International treasury solutions
- International wire transfers are one of the safest and quickest ways to send money overseas. Online access allows for management and execution of global financial transactions and large volumes of wire transfer requests across many continents
- International Automated Clearing House (ACH) payments offer a secure and low-cost solution for sending payments internationally.
- Multi-currency reporting services combine foreign currency payables and receivables into a single overseas account, providing streamlined international transaction monitoring capabilities. Multi-bank reporting services can aggregate account balance and transaction information for accounts held at various financial institutions around the world.
The roadmap to a prosperous global trade initiative
As you consider exporting, use all the resources at your disposal, such as national, state and local-level programs.

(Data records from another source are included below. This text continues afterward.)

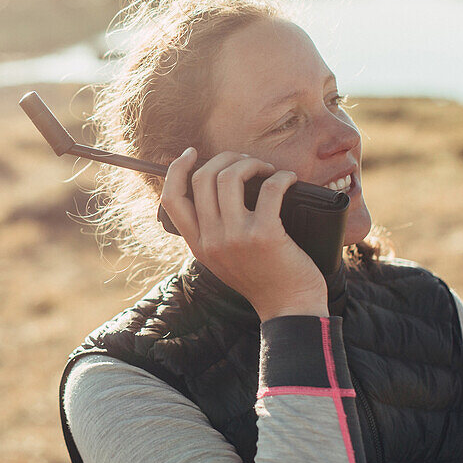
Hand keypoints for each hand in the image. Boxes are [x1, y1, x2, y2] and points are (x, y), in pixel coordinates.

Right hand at [160, 148, 327, 320]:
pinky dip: (281, 177)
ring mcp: (236, 237)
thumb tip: (216, 188)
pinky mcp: (266, 235)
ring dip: (250, 163)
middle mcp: (212, 240)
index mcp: (198, 245)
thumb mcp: (224, 259)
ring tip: (266, 169)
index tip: (191, 153)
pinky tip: (288, 179)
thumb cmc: (263, 280)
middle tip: (246, 161)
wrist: (291, 309)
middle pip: (202, 178)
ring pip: (229, 177)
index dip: (177, 169)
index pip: (171, 199)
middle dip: (225, 158)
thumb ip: (213, 232)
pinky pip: (269, 189)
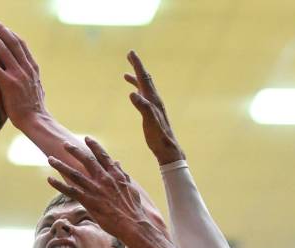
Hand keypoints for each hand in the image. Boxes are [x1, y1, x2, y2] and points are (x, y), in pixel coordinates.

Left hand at [0, 17, 46, 128]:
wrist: (36, 121)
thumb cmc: (34, 113)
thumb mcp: (36, 94)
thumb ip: (30, 85)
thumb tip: (26, 85)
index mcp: (32, 69)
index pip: (22, 45)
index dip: (11, 34)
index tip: (3, 28)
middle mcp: (26, 68)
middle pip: (12, 41)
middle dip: (1, 28)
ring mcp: (18, 75)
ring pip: (3, 50)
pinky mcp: (10, 84)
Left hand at [47, 138, 148, 244]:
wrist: (132, 224)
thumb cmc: (133, 209)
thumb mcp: (130, 188)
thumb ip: (122, 174)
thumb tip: (118, 162)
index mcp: (115, 174)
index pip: (102, 155)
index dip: (94, 146)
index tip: (87, 138)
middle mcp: (103, 178)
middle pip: (85, 160)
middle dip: (73, 151)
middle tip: (64, 144)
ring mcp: (95, 189)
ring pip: (74, 173)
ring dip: (60, 165)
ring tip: (50, 159)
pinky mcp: (88, 201)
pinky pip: (70, 191)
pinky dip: (59, 184)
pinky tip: (49, 179)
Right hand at [124, 51, 183, 165]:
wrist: (167, 148)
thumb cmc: (158, 136)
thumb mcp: (149, 121)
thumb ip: (143, 107)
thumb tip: (132, 94)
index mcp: (153, 99)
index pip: (144, 78)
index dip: (137, 65)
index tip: (131, 53)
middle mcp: (154, 99)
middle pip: (145, 78)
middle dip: (137, 66)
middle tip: (130, 55)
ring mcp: (153, 106)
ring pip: (144, 87)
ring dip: (136, 78)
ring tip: (127, 74)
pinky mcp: (152, 113)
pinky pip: (143, 97)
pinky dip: (138, 91)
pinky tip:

Work with experts in global trade, including attorneys, freight forwarders, customs brokers and international trade insurance specialists. Use your SunTrust financial partners to find and develop the most suitable solutions to mitigate risk and increase profit. Find and work with partners who can simplify the complexity of global business and accelerate your progress by bringing years of trade experience and local market knowledge to your management team.